Reading this report, seeing how we have been able to join in a set of conclusions and recommendations that we can all affirm or, if not all, there may be some dissent but substantial, where we have substantial unity, I think that we have accomplished what I said we couldn't accomplish.

And given the pluralism on the Council, the diversity of opinions on the Council, which became very clear in our first two years, I think that the public who is interested, the segment of the public, who is interested in these things will find that that is quite remarkable and reassuring.

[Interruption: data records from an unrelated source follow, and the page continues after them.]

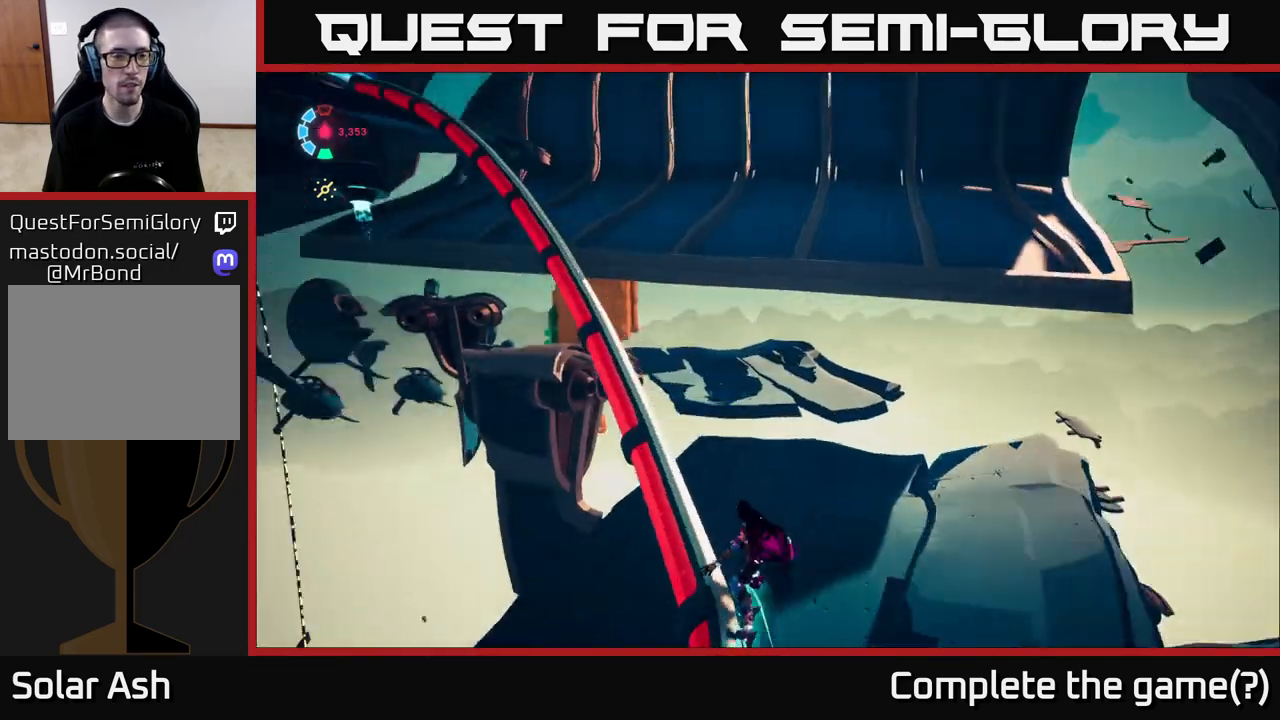
{"buttons": ["L2"], "left_stick": "center", "right_stick": "down", "events": [[67, "right_stick", "up-left"], [300, "right_stick", "center"], [417, "right_stick", "down"]]}
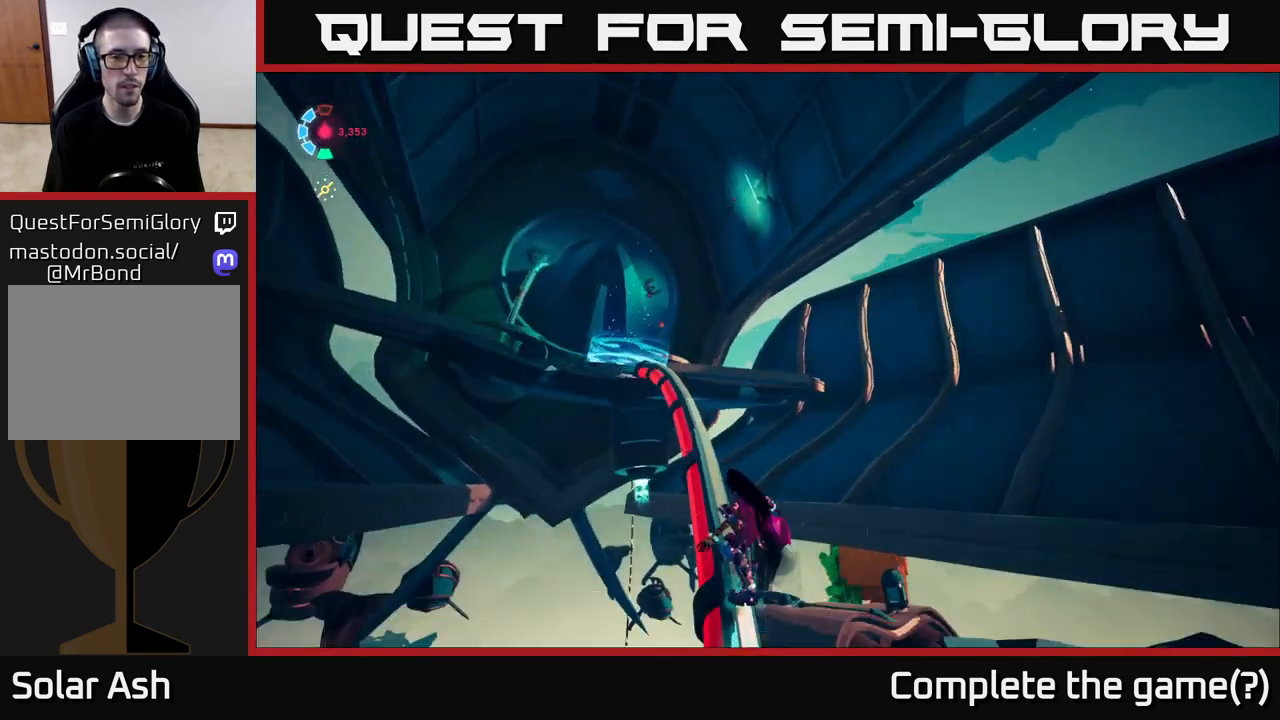
{"buttons": ["L2"], "left_stick": "center", "right_stick": "center", "events": [[283, "right_stick", "center"]]}
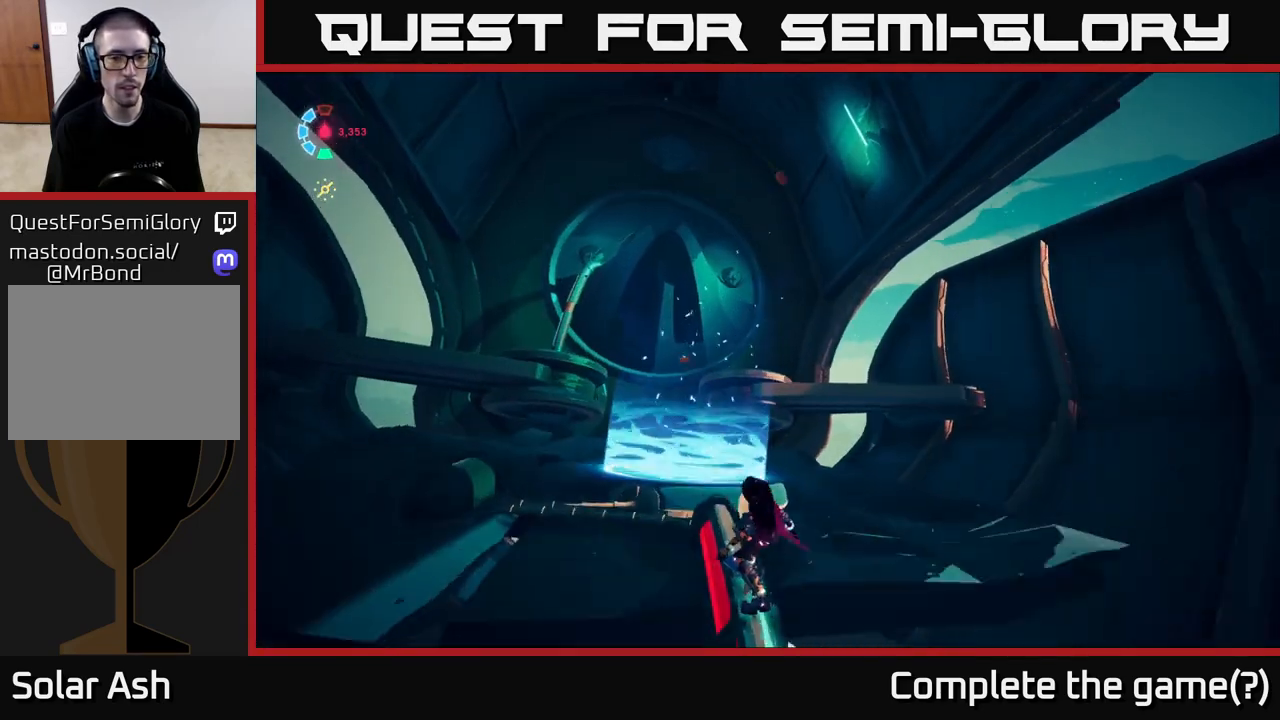
{"buttons": [], "left_stick": "center", "right_stick": "center", "events": [[133, "L2", "up"]]}
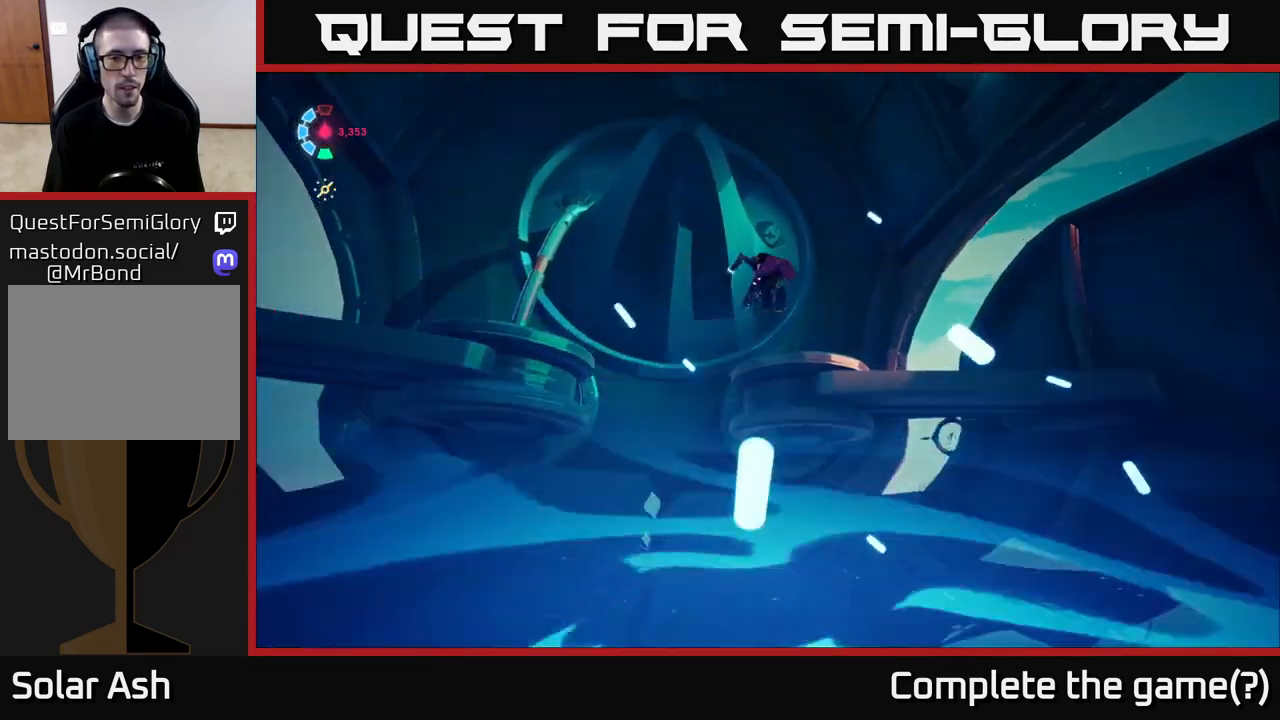
{"buttons": [], "left_stick": "center", "right_stick": "down", "events": [[217, "right_stick", "down"]]}
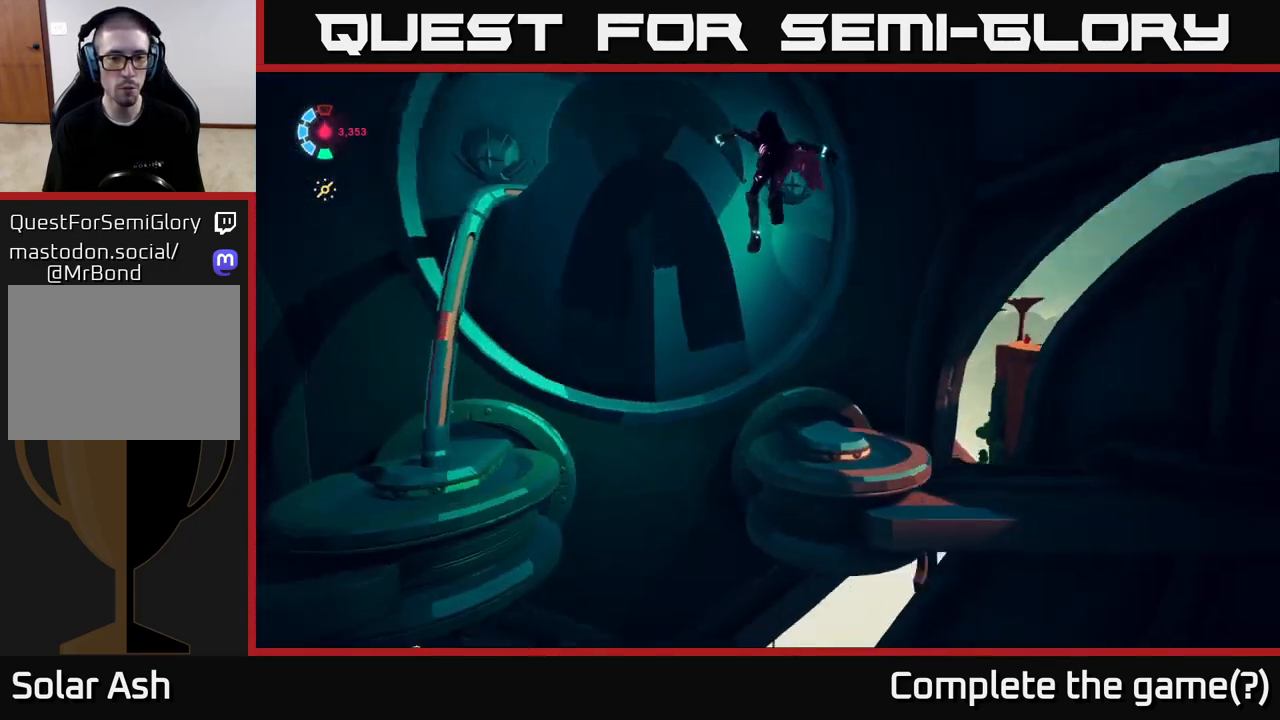
{"buttons": [], "left_stick": "left", "right_stick": "center", "events": [[183, "right_stick", "center"], [450, "left_stick", "left"]]}
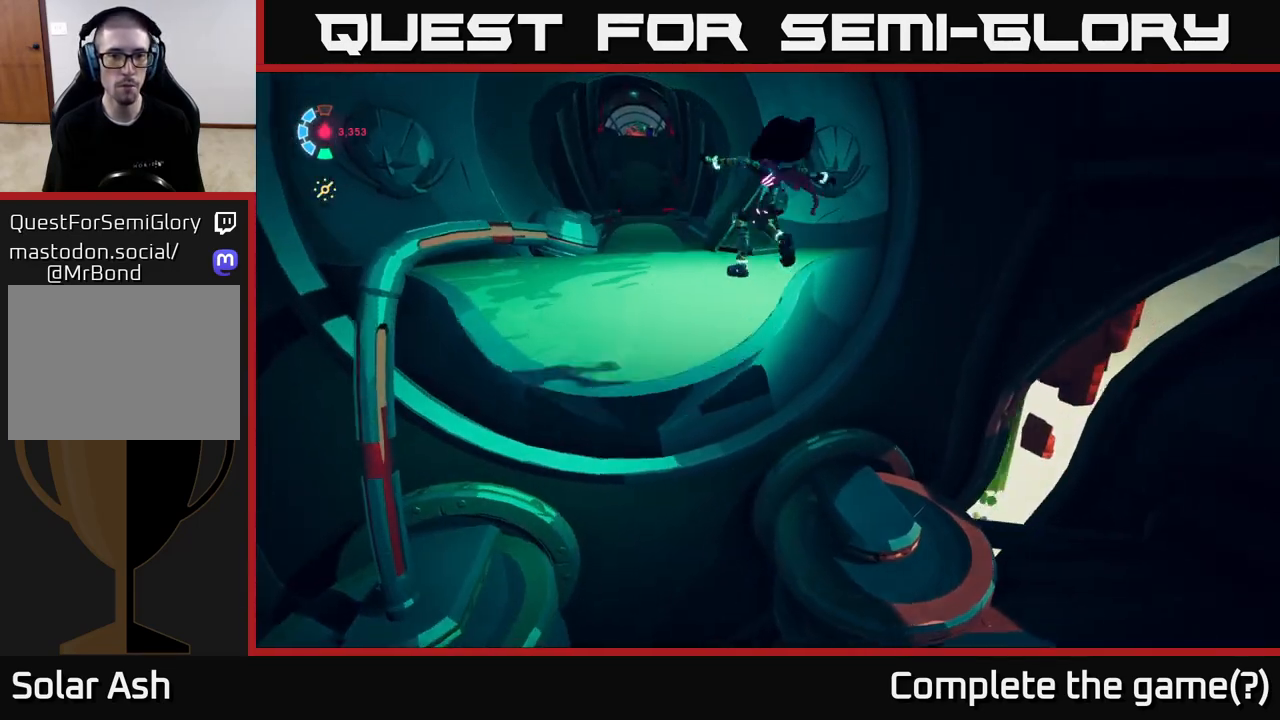
{"buttons": [], "left_stick": "center", "right_stick": "center", "events": [[67, "right_stick", "down-left"], [217, "left_stick", "center"], [233, "right_stick", "center"]]}
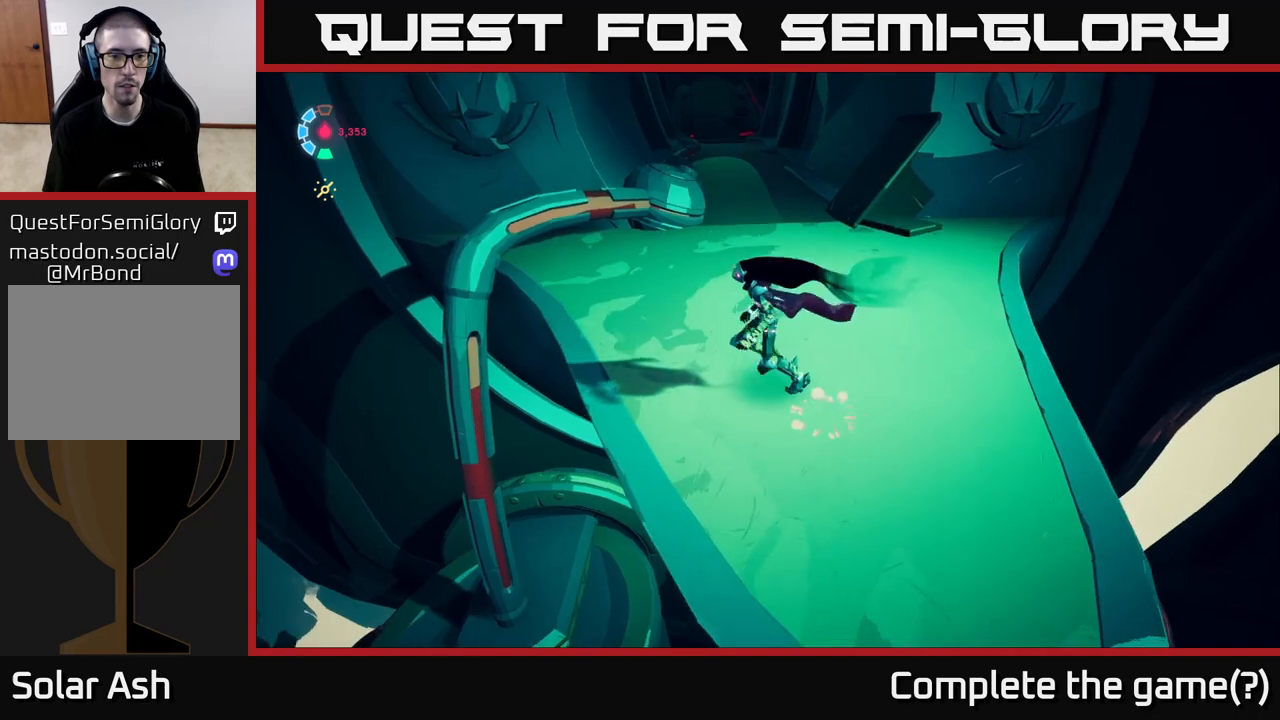
{"buttons": [], "left_stick": "up", "right_stick": "down-left", "events": [[333, "left_stick", "up"], [367, "right_stick", "down-left"]]}
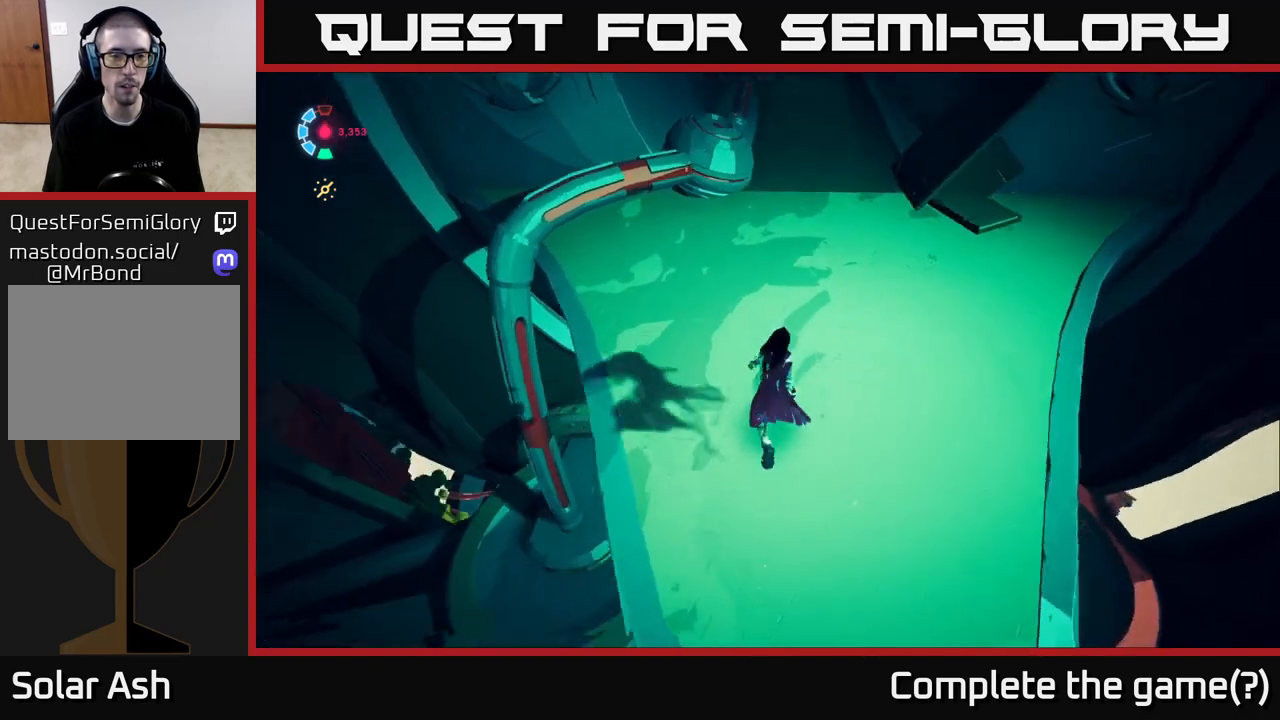
{"buttons": [], "left_stick": "up", "right_stick": "center", "events": [[83, "right_stick", "center"]]}
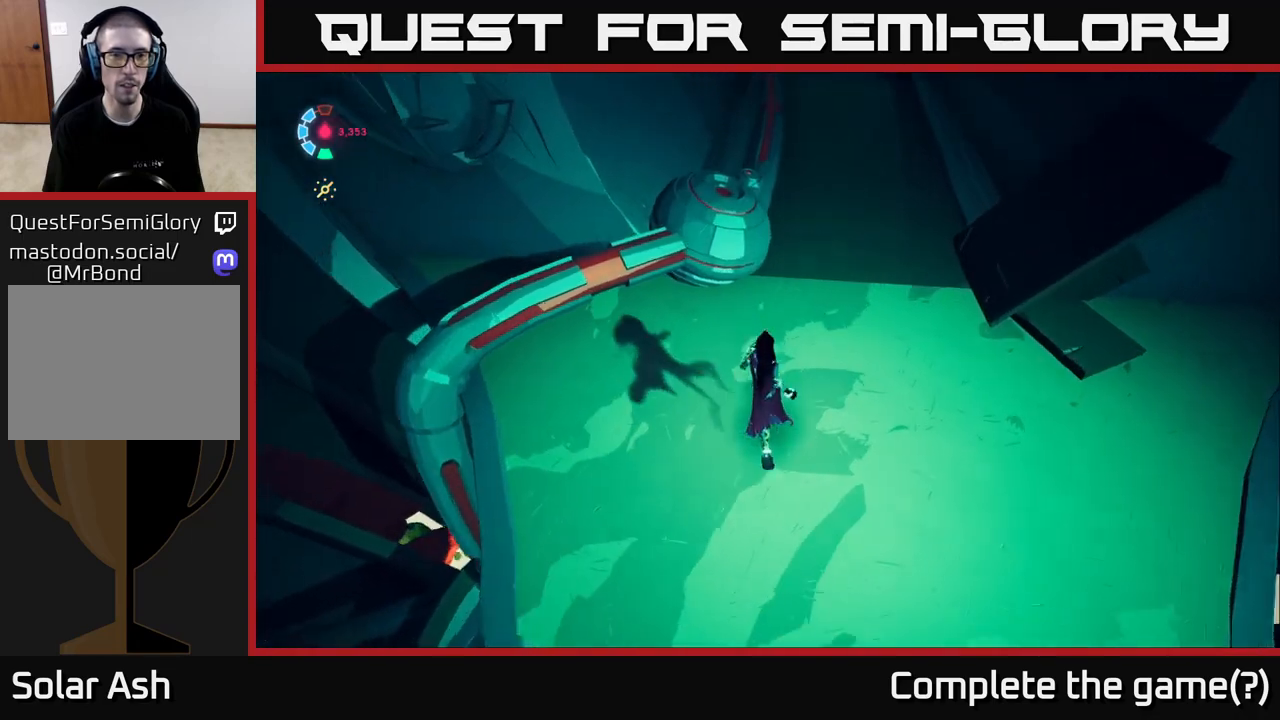
{"buttons": [], "left_stick": "down", "right_stick": "center", "events": [[133, "X", "down"], [183, "left_stick", "center"], [233, "X", "up"], [300, "left_stick", "down"]]}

So here we are, a very diverse group.  The evidence is clear on that, a very diverse group of people, people with a lot of different ideas.  Affirming a report built on a set of common principles on which we have been able to move to a set of common conclusions and recommendations and not because the conclusions and recommendations are trivial, minor things but because we have been able, together with the help of our staff .. and I particularly congratulate Eric on this .. we have been able to think through the problems very carefully.

Now, it has been pointed out several times by Leon and others that what we have produced here is something that is limited.  We only address a small portion of the problems.  Well, yes, but, look, the problems that we do address, while a small portion, are serious problems.  They're not easy to think through.  And I think the report thinks them through very well.  So I think this is an accomplishment.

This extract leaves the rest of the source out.